A seguire Rosso di Marco 2013 di Marco De Bartoli, al cui naso gioviale di more e lamponi maturi segue un sorso pulito e di struttura. Il tannino non sgomita, anzi risulta molto ben amalgamato, come armonico è il vino nella sua complessità. Non inganni la facilità di beva: ha classe, stoffa tutta da scoprire, sorseggiandolo da solo o affiancandogli un piatto, rigorosamente made in Sicily.

Marco Sferlazzo ci parla del suo Maquè Perricone 2013 di Porta del Vento: le uve sono state raccolte il 12 ottobre, la fermentazione è avvenuta in tini da 50 ettolitri in rovere di Slavonia per circa quindici giorni. Devo dire che ho trovato questo vino molto equilibrato, con una doppia anima: una estroversa, giovane, pimpante, data dal naso fruttato e dal nerbo acido e un’anima più riflessiva, strutturata e rivolta al futuro, laddove il tannino lascia intuire una certa longevità.

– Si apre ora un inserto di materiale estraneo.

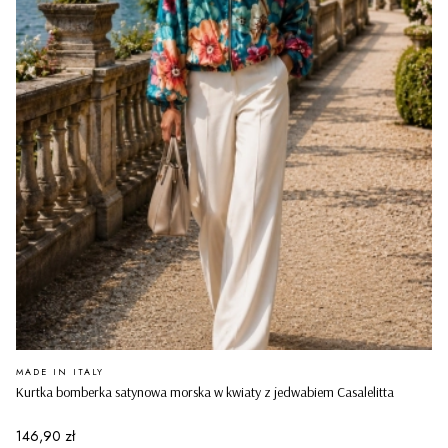
PRODUCENT
MADE IN ITALY
Kurtka bomberka satynowa morska w kwiaty z jedwabiem Casalelitta
Cena
146,90 zł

A Marilena piace particolarmente parlare del suo Microcosmo, provato in questa degustazione nell’annata 2012, le brillano gli occhi ed io so perché: dietro a questo vino c’è davvero un mondo complesso ed in equilibrio. Il vigneto dal quale proviene è costituito da piante di perricone e nerello mascalese con la proporzione di dieci a una. Le varietà sono due ma il vigneto è uno e come tale va trattato: tutte le lavorazioni e la raccolta avvengono contemporaneamente per entrambe le varietà, individuando nella vigna una sola entità, un vero microcosmo. 

Subito dopo è il turno di P di Francesco Guccione, uno dei più rappresentativi produttori siciliani nell’ambito dei cosiddetti “vini naturali”. I terreni dai quali provengono le uve sono argillosi calcarei, in quel di Monreale a 350, 400 metri sul livello del mare. Intenso e variegato, spicca per un sentore nitido di spezia esotica, incenso, grafite e tamarindo; bel dinamismo al palato e chiusura ammandorlata, classica per questo vitigno.
Infine il Pignatello 2008 di Nino Barraco, proveniente da uve coltivate in terreni ricche di argille. Il meno giovane tra i vini in degustazione, appare concentrato e fiero, di notevole intensità olfattiva ed al palato masticabile, tridimensionale, croccante e mai – dico mai- troppo espansivo. L’acidità è ancora integra e ben duetta con la salinità; pregevole il finale. 
Terminata la degustazione, rimane il tempo di qualche considerazione finale: sosteniamo il perricone, acquistiamolo, beviamolo, facciamolo conoscere, non ha nulla da invidiare a vini sulla carta più blasonati, anzi.
E poi, bevendo perricone, compiamo un atto rivoluzionario: si cerca di cambiare il corso delle cose, la piega data dalle logiche del mercato, massive  e impersonali e noi – amanti della bellezza e delle cose buone – non possiamo permettere che una cosa bella e buona vada dispersa. 
Fate come noi: scegliete il bello, bevete il buono, bevete perricone!